Saint Therese of Lisieux first read the book when she was 14 years old and says,
Reading this was one of the greatest graces of my life. I read it at the window of my study, and the impression I received from it is too intimate and too sweet for me to express . . . All the great truths of religion, the mysteries of eternity, plunged my soul into a happiness not of the earth . . . I experienced already what God reserves for those who love Him (not with the eye of man, but with that of the heart), and seeing that the eternal rewards had no proportion to the light sacrifices of life, I wanted to love, to love Jesus with passion, to give Him a thousand proofs of love while I still could. I copied out several passages on perfect love, on the reception that the good God will give His elect at the moment when He Himself becomes their great and eternal reward, and I kept repeating unceasingly the words of love burning in my heart."
In a section on the Eucharist he describes how the priest on the altar, fills a representative function by assuming the person of Jesus Christ. I should note that as he wrote this in the 19th Century he is describing the priests actions in what is now called the Extraordinary Form of the Mass. In reading this it is obvious to note the loss of the sacred and mysterious when compared to the actions of the priest in today's Novus Ordo. Where the priest too often begins Mass more like a 'Master of Ceremonies.'
At Mass, we come out of the sacristy wearing on our shoulders that mysterious chasuble, the image of the Cross that our Lord Jesus Christ bore upon His own shoulders. The alb that covers us represents the white robe in which the Son of God was mocked at the court of Herod, but which His innocence transformed into a garment of dazzling brightness. We carry, hanging from our arms, that maniple of tears, intended to wipe away the sweat from our foreheads and restore us from our failings.

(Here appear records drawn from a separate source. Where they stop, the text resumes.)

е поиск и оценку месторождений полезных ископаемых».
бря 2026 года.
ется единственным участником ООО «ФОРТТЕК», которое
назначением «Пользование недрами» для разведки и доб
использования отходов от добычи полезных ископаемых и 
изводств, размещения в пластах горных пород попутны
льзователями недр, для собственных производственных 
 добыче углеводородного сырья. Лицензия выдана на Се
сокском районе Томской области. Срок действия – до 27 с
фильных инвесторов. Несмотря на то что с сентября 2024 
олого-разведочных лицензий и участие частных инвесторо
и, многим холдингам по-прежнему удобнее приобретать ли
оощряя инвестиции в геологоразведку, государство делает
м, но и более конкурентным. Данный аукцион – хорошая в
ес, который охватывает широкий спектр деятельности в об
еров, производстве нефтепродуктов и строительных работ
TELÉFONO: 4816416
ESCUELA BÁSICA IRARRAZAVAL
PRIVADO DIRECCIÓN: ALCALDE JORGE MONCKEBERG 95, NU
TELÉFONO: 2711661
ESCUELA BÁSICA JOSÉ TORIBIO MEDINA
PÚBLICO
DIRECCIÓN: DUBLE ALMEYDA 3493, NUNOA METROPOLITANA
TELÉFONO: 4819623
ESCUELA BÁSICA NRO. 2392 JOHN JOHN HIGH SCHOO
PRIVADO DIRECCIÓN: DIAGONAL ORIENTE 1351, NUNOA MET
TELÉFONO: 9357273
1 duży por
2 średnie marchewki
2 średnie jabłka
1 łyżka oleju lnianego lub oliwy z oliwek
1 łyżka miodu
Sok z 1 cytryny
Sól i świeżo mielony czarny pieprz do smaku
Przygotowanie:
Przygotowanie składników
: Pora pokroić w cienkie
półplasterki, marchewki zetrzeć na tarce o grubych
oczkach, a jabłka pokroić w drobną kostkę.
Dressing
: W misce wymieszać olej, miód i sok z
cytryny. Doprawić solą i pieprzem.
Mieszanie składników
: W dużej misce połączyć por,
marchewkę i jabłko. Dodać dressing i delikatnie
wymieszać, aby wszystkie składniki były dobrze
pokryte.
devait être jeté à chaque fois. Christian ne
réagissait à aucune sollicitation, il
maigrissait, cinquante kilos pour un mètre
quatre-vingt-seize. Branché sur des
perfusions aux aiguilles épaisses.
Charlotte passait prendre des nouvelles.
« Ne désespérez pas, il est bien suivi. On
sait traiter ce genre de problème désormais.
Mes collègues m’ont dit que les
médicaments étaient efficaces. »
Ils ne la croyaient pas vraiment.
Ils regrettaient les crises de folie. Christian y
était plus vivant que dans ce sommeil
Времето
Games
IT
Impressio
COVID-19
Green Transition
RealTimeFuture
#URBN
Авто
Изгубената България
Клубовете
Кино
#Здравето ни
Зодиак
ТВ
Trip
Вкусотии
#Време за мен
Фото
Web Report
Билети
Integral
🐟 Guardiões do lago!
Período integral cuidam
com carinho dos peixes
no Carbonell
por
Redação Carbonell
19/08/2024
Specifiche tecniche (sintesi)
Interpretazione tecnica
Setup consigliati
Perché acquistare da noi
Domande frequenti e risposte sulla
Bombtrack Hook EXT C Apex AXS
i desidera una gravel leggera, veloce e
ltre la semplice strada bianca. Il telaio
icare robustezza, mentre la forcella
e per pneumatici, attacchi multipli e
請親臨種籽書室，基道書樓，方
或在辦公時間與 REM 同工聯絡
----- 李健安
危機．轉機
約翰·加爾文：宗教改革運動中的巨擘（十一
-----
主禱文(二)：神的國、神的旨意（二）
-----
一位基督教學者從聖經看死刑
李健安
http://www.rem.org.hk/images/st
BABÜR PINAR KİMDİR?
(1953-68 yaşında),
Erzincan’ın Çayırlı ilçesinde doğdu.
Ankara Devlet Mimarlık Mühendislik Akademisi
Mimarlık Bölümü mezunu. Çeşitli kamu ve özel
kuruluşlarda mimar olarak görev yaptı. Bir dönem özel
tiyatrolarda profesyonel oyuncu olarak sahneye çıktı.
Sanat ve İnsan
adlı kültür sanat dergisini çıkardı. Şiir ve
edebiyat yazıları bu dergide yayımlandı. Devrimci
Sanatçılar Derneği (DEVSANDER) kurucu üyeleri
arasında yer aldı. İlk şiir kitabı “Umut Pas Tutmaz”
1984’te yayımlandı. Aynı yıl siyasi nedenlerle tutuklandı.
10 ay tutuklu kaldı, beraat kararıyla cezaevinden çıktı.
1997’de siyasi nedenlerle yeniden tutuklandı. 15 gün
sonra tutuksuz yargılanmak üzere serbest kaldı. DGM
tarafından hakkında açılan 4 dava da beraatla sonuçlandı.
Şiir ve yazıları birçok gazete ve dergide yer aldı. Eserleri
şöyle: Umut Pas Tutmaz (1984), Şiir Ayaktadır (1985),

After bowing, we ascend the steps of the altar, as our Lord Jesus Christ climbed the steps of Golgotha. we raise our hands, when we say Oremus, as Jesus Christ prayed, with His hands raised toward His Father. At the Canon, we speak in a low voice, like Jesus Christ, who, in the Garden of Olives, moved a stone's throw away from His disciples, in order to enter into the silence of recollection and prayer. At the Elevation, we take the Host in our hands, just as Jesus Christ, at the Last Supper, took the bread and wine into His holy and venerable hands. Then our words cease, our personality disappears, and the voice of Jesus Christ replaces that of His minister. it is no longer we who speak, no longer we who live: the body of the priest has become the very body of God.